__The request__: Copy the part of the Knight News Challenge page between "Challenge 1 - on" and "collection for activists.", inclusive, replacing "Winners" with "Recipients" throughout.

>> begin Selected excerpt

The Knight News Challenge accelerates media innovation by funding breakthrough ideas in news and information. Winners receive a share of $5 million in funding and support from Knight’s network of influential peers and advisors to help advance their ideas. The first round of 2013, which opens in February, will invite innovators from all disciplines to focus on tools for open government. In 2012, three challenge rounds, each focused on an emerging trend, drew more than 2,500 entries.
Challenge 1 - on NETWORKS: Winners were announced June 18.
Challenge 2 - on DATA: Winners were announced Sept. 20.
Challenge 3 – on MOBILE: Winners were announced Jan. 17.
Anyone, anywhere can apply for the challenge - whether for-profit start-ups or non-profit ventures. For more information on a variety of topics - from guidelines for for-profits, on intellectual property licensing, open source software and more - visit our FAQ.
mActivist-in-a-Box is an extremely easy-to-use, lightweight mobile platform for distributed and more secure, bottom-up data collection for activists.
mActivist-in-a-Box allows a phone to be used not just as a data entry tool (such as for gathering election or violence monitoring data) but as a distributed data aggregation and dissemination platform that uses smartphones as mini-servers and SMS gateways to mobilize, organize, track and collect and securely transfer reports from others with less powerful “feature phones.”
Multiple mActivist-in-a-Box phones can be deployed for a distributed, systematic data collection effort that distributes information management to the grassroots level while avoiding detection, blocking, surveillance and other bottlenecks in challenging political or low-infrastructure environments.
Civic organizations and individuals mobilizing groups of people such as activists, election monitors, those conducting sensitive opinion polls, or citizen and professional journalists in sensitive environments who want to use mobile phones for distributed, secure communication and data collection in the field.
1. Prototyping, Testing, Beta: NDI works with civil society organizations in 70 countries and would roll out a beta version in select locales in cooperation with local partners, mostly likely within an election context (NDI is the go-to support organization for bottom-up election observation and so-called “quick counts” to tabulate election results in real time.)
2. Testing and Marketing: Once there is a mature platform, NDI would more widely test and then market the platform to its civil society partners and networks (such as the Global Network of Domestic Election Monitors, a network of 180 civic groups that systematically collect grassroots election data with 4 million volunteer observers, and the more than 180 parliamentary monitoring organizations that collect legislative data), and other activist and civil society groups that NDI works with in the global “#tech4dem” community.

>> end Selected excerpt
>> begin Record set

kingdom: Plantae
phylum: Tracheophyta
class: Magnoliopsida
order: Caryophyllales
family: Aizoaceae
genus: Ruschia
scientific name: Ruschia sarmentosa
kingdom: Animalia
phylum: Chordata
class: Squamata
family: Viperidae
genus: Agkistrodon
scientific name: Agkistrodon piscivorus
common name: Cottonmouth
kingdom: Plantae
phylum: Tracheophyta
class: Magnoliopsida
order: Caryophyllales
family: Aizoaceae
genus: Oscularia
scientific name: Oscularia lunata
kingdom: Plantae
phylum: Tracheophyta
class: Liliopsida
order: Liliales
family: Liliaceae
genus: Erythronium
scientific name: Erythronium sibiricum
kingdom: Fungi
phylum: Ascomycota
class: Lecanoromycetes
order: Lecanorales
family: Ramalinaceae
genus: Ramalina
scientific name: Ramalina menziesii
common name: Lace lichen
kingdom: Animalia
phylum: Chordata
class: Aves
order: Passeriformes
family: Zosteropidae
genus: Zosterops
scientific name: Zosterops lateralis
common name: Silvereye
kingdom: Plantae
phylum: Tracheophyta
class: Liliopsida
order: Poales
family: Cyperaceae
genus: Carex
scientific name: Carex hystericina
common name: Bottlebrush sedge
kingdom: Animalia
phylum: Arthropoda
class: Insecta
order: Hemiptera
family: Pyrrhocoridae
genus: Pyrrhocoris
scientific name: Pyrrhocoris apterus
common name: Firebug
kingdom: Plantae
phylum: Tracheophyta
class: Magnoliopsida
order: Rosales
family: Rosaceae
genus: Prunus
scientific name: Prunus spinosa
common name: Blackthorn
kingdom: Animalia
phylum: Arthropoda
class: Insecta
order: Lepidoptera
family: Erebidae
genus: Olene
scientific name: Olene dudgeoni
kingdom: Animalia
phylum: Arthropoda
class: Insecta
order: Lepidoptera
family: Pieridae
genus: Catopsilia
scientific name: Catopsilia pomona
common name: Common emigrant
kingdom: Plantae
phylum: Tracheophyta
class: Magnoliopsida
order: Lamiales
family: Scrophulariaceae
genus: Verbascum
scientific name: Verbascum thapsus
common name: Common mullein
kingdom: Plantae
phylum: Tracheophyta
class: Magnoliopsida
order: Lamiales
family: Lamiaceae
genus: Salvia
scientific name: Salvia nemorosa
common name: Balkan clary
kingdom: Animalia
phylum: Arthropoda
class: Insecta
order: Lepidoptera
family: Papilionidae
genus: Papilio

>> end Record set

__Written answer__:
Challenge 1 - on NETWORKS: Recipients were announced June 18.
Challenge 2 - on DATA: Recipients were announced Sept. 20.
Challenge 3 – on MOBILE: Recipients were announced Jan. 17.
Anyone, anywhere can apply for the challenge - whether for-profit start-ups or non-profit ventures. For more information on a variety of topics - from guidelines for for-profits, on intellectual property licensing, open source software and more - visit our FAQ.
mActivist-in-a-Box is an extremely easy-to-use, lightweight mobile platform for distributed and more secure, bottom-up data collection for activists.